Manikkavasakar's works partake of the character of the Tevaram hymners before him. They exhibit however a more intense kind of devotion, if that were possible, and a literary form which is perhaps more directly in accordance with the canons of criticism. His second work in particular is supposed to provide the model, for that special section of rhetoric which we have labelled for convenience, erotic. We have stated before that the modes of expression characteristic of Tamil literature gave that peculiar character to bhakti in the Tamil country which raises it from the region of mere abstraction to that of actual realisation in life even by the imperfect human being. While all considerable writers of this school have more or less contributed towards this end by their mode of composition, the matter itself appeals straight to the heart. Manikavasakar excels all of them both in form and in feeling.

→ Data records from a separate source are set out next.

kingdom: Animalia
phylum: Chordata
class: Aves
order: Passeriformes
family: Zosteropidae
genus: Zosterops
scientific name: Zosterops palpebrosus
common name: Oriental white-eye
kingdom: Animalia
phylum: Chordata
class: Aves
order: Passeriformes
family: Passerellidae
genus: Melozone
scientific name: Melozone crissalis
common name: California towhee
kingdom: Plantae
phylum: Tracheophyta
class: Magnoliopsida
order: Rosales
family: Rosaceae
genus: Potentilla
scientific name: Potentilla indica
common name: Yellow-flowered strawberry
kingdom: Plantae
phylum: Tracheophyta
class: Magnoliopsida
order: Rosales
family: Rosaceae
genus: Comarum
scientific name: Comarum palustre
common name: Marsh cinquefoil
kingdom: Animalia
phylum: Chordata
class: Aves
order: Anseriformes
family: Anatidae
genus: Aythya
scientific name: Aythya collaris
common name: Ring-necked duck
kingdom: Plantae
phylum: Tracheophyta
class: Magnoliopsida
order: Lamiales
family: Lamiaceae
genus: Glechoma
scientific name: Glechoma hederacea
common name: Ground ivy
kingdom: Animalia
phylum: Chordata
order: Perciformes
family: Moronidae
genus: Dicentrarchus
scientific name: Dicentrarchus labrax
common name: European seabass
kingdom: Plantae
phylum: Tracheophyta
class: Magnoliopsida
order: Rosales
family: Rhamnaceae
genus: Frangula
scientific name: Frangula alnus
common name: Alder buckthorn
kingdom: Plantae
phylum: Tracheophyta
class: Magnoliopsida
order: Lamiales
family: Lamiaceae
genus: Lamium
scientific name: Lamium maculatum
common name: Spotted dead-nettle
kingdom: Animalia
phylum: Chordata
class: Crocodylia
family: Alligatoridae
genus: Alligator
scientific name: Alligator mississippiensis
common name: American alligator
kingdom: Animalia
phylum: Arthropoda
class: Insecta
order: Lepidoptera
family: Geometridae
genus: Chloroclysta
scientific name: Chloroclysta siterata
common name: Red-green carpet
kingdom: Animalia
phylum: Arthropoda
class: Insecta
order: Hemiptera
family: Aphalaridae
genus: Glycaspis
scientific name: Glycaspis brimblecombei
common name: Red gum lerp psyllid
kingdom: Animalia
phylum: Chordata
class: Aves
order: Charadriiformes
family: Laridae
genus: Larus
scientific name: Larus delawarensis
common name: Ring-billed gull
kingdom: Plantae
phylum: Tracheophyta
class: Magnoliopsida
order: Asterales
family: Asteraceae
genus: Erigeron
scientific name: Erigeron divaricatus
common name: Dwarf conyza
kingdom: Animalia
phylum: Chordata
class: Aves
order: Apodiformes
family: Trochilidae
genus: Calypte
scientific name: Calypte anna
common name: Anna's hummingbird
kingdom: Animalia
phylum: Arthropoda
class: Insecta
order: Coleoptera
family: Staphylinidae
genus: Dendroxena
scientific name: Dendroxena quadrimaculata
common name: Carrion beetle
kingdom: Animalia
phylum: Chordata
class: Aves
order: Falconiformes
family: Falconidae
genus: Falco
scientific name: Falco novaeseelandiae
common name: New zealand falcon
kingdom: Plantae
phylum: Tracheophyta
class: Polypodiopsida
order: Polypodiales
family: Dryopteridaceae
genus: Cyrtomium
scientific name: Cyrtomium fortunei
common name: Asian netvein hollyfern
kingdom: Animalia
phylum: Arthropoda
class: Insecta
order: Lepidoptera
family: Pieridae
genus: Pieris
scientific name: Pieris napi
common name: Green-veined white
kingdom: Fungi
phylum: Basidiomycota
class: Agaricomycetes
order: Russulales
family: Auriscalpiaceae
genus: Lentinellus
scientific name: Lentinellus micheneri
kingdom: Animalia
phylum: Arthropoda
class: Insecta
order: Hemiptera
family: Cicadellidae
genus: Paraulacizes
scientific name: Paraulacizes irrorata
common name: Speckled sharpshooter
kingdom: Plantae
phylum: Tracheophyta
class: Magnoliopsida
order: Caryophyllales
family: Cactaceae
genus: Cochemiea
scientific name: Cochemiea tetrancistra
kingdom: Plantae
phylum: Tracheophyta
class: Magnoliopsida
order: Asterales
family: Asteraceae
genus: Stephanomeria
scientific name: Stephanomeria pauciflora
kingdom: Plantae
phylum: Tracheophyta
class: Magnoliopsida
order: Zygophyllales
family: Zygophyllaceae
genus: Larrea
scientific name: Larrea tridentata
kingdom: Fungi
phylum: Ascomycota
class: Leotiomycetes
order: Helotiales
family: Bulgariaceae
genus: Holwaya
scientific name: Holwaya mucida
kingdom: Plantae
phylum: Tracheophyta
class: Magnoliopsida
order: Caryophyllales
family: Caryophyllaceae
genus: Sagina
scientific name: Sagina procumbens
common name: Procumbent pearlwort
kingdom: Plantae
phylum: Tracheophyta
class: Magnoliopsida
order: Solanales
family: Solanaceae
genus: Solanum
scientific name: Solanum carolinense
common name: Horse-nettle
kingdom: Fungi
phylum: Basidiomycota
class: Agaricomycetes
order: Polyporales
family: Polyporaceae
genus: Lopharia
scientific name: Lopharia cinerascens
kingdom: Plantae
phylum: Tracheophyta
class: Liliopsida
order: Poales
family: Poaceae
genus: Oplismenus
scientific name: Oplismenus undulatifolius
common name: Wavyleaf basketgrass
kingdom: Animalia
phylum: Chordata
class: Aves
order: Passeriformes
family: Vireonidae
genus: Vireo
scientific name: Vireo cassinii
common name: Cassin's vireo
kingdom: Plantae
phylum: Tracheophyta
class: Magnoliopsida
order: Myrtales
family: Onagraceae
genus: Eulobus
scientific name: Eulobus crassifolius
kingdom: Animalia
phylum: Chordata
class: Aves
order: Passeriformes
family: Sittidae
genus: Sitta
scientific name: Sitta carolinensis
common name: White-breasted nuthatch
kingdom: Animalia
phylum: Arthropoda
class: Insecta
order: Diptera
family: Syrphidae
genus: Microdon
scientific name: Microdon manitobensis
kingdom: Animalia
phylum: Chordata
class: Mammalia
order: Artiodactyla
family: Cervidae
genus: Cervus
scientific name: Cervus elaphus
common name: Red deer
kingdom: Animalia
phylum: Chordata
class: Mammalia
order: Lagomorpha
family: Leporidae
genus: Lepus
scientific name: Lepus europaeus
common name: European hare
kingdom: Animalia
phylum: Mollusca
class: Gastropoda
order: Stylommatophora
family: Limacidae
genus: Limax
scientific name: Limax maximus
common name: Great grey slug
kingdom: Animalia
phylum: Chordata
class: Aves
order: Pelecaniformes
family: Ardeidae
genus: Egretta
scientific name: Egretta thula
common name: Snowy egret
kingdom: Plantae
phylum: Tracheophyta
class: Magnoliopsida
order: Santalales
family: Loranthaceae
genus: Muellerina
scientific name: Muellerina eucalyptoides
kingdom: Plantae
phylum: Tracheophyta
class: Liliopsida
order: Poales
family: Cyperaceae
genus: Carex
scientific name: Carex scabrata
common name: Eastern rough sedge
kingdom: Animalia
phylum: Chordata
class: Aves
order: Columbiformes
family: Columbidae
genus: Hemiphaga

The ninth section of this canonical literature is composed of the works of nine others including in it the Tirupallandu of Sendan. The tenth is composed entirely of the Tirumandiram of Tirumular. The eleventh is composed of a miscellaneous collection including in it the works of Pattinattadikal, a devotee of considerable influence, and those of Nambi Andar Nambi who is given the credit of having compiled the whole collection. This collection is composed of about 10 poems of these various authors. Nambi Andar Nambi lived in the eleventh century and is regarded by the Saiva Tamils to have done for Saivism what Vyasa is believed to have done for Vedic Brahmanism. These eleven sections of what the Tamils call Tirumurai, together with the lives of these saints written by Sekkilar constitute the complete set of Saiva canonical literature which in the estimation of the Saivas corresponds to the Vedic literature of the Brahmans. Sekkilar lived in the twelfth century, and by his time the whole body of Saiva canonical works were collected and thrown in form so that he could take upon himself to write a classical poem on the lives of these saints. The whole body of these works including the Periyapuranam of Sekkilar have this character in common. They are all works of devotion, and each work or each set of verses could be regarded as some form of prayer addressed to Siva in various modes as occasion demanded. Hence the whole set is compared to the mantras of the Veda. This comparison acquires a certain degree of validity when there grew up in the age immediately following an outcrop of literature, the purpose of which was designedly to give logical form and philosophical shape to Saiva Siddhanta as a religious system.